- _EXERCISE PASSAGE_
UBERON (Anatomical Ontology)

• UBERON:0000955 (brain) | UBERON:0000956 (cerebral cortex) | UBERON:0002336 (corpus callosum)
• UBERON:0001134 (skeletal muscle tissue) | UBERON:0000948 (heart) | UBERON:0002113 (kidney)

CHEBI (Chemical Entities)

• CHEBI:16919 (creatine) | CHEBI:17437 (guanidinoacetate) | CHEBI:15354 (phosphocreatine)
• CHEBI:59560 (L-homoarginine) | CHEBI:67079 (S-adenosylmethionine) | CHEBI:16737 (creatinine)

MAXO (Medical Action Ontology)

• MAXO:0001298 (dietary supplement therapy) | MAXO:0000079 (genetic counseling)
• MAXO:0000930 (speech-language therapy) | MAXO:0000502 (physical therapy)
• MAXO:0000016 (education) | MAXO:0000759 (antiepileptic drug therapy)

Limitations and Knowledge Gaps

1. Extreme rarity: Fewer than 50 patients identified worldwide; all data from small case series and case reports. Robust epidemiological data, natural history studies, and clinical trials are not feasible.

2. Ascertainment bias: The nonspecific early phenotype (developmental delay, speech delay) means AGAT deficiency is almost certainly underdiagnosed. Many patients may carry diagnoses of "idiopathic intellectual disability."

- _BRIEF A_
Answer these questions from the AGAT deficiency text:
(i) What CHEBI ID is given for creatine?
(ii) About how many patients have been identified worldwide?
(iii) Which MAXO ID goes with physical therapy?
- _BRIEF B_
In one to three sentences, explain why the AGAT deficiency text says the condition is almost certainly underdiagnosed.
- _BRIEF C_
Continue the AGAT deficiency text from where it stops.

Collected data:
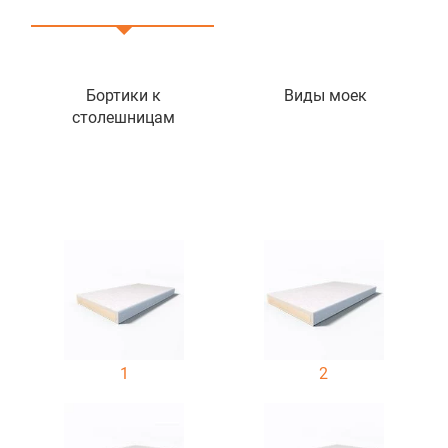
Бортики к
Виды моек
столешницам
1
2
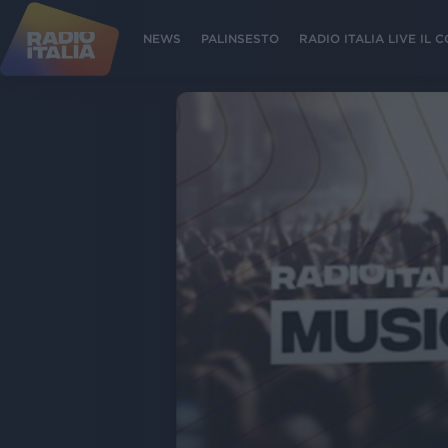
NEWS
PALINSESTO
RADIO ITALIA LIVE IL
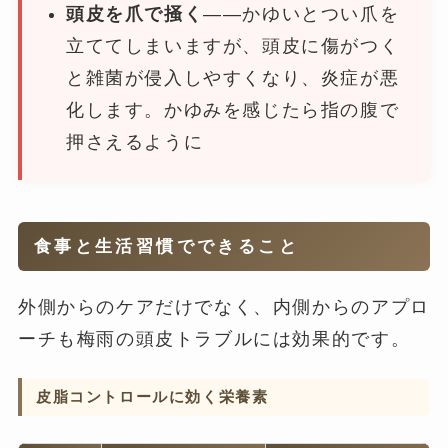
頭皮を爪で掻く
——かゆいとつい爪を
立ててしまいますが、頭皮に傷がつく
と雑菌が侵入しやすくなり、炎症が悪
化します。かゆみを感じたら指の腹で
押さえるように
食事と生活習慣でできること
外側からのケアだけでなく、内側からのアプロ
ーチも梅雨の頭皮トラブルには効果的です。
皮脂コントロールに効く栄養素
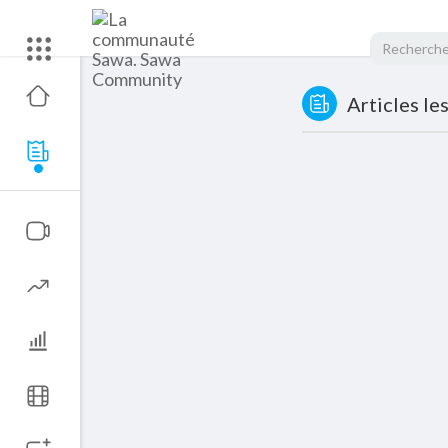
Articles le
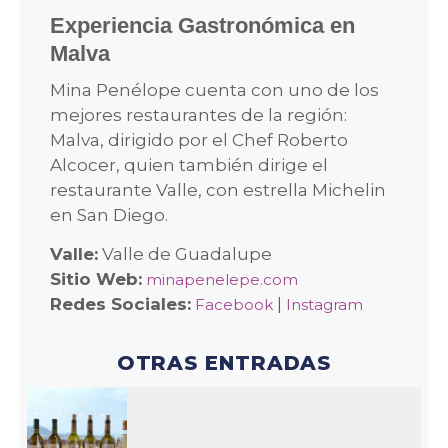
Experiencia Gastronómica en
Malva
Mina Penélope cuenta con uno de los
mejores restaurantes de la región:
Malva, dirigido por el Chef Roberto
Alcocer, quien también dirige el
restaurante Valle, con estrella Michelin
en San Diego.
Valle:
Valle de Guadalupe
Sitio Web:
minapenelepe.com
Redes Sociales:
|
Facebook
Instagram
OTRAS ENTRADAS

- _EXERCISE ANSWER A_
(i) CHEBI:16919
(ii) Fewer than 50
(iii) MAXO:0000502

- _EXERCISE ANSWER B_
The early signs of AGAT deficiency, such as developmental delay and speech delay, are nonspecific. Because of this, many patients may instead carry a diagnosis of "idiopathic intellectual disability."

- _EXERCISE ANSWER C_
3. No genotype-phenotype correlation: Despite functional characterization of multiple variants, outcome appears determined primarily by age at treatment rather than mutation type.

4. Limited long-term data: Longest follow-up is 15 years. Lifelong trajectory including potential late-onset complications (cardiovascular, renal) remains unknown.

5. Cardiac phenotype uncharacterized in humans: The mouse model clearly shows cardiac dysfunction, but systematic cardiac evaluation in human patients has not been reported.

6. Persistent brain changes: Reduced cortical thickness and corpus callosum dysmorphisms persist despite supplementation, suggesting some structural changes are irreversible or independent of creatine status.

7. Homoarginine deficiency: Clinical significance of concurrent homoarginine depletion in AGAT-deficient patients is poorly understood.

8. Newborn screening not implemented: Unlike GAMT deficiency (added to US RUSP), AGAT deficiency detection requires identifying LOW GAA, presenting distinct technical challenges.

9. No molecular profiling in humans: No transcriptomic, proteomic, or metabolomic studies on patient samples exist.

Proposed Follow-up Studies and Actions

1. Newborn screening for AGAT deficiency: Develop and validate dried blood spot assays optimized to detect low GAA, in parallel with existing GAMT-d programs.

2. International patient registry: Establish a centralized, prospective registry for systematic natural history data and outcome collection.

3. Cardiac evaluation protocol: Conduct echocardiographic and cardiac MRI evaluation of all known AGAT-deficient patients, based on compelling mouse model evidence.

4. Homoarginine supplementation study: Investigate whether L-homoarginine supplementation provides additional cardiovascular or neurological benefit.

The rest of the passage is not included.